- Court: High Court of New Zealand
- Full case name: Homeguard Products (New Zealand) Limited v Kiwi Packaging Limited
- Decided: 1981
- Citation: [1981] 2 NZLR 322

Court membership
- Judge sitting: Barker J

Keywords
- accord & satisfaction

= Homeguard Products (New Zealand) Ltd v Kiwi Packaging Ltd =

Homeguard Products (New Zealand) Ltd v Kiwi Packaging Ltd [1981] 2 NZLR 322 was a case of the High Court of New Zealand, regarding whether the banking of cheques tendered as full settlement of disputed accounts. The High Court ruled that by banking the debtor's cheque, Kiwi Packaging consented to the terms attached to the cheque.

==Background==
Kiwi Packaging supplied Homeguard with packaging materials. For unexplained reasons, a dispute arose between the parties just what the final balance owing was. This was not helped by Kiwi Packaging giving different amounts as the final balance, ranging from $901.84 to $1,187.60.
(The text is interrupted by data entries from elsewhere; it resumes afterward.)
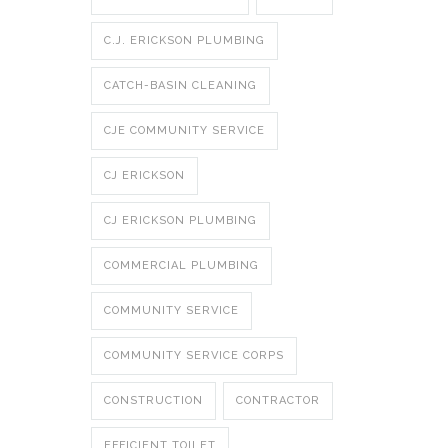
C.J. ERICKSON PLUMBING
CATCH-BASIN CLEANING
CJE COMMUNITY SERVICE
CJ ERICKSON
CJ ERICKSON PLUMBING
COMMERCIAL PLUMBING
COMMUNITY SERVICE
COMMUNITY SERVICE CORPS
CONSTRUCTION
CONTRACTOR
EFFICIENT TOILET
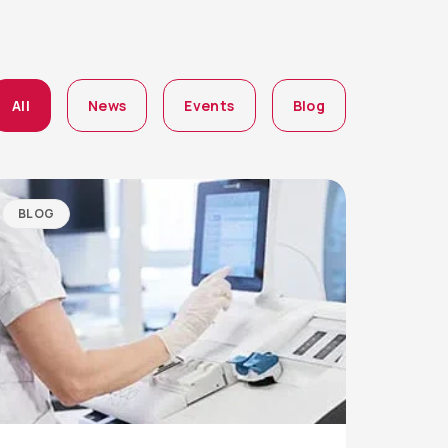
All
News
Events
Blog
BLOG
Homeguard thought the balance was even less than these amounts, with their calculation being for $765.97, and as a consequence, sent Kiwi Packaging a cheque for $765.97 with a note attached saying this amount was tendered "in full settlement of our account".

Kiwi Packaging, despite banking the cheque, sued Homeguard for the balance of $136 in the District Court, and won judgment for the balance remaining. Homeguard appealed to the High Court.

==Decision==
By banking the debtor's cheque, Kiwi Packaging in effect consented to the terms attached to the cheque. Accordingly, the judge ruled that accord and satisfaction occurred, resulting in the debt being legally extinguished upon the creditor's banking of the cheque. Barker J said:
"It seems that there is some onus on a creditor wishing to escape the consequences of the general rule that an inference is to be drawn from the banking of the cheque in favour of the debtor; the creditor should very promptly indicate its dissent from the basis on which the cheque was sent".

The court was silent on just how long "promptly" might mean.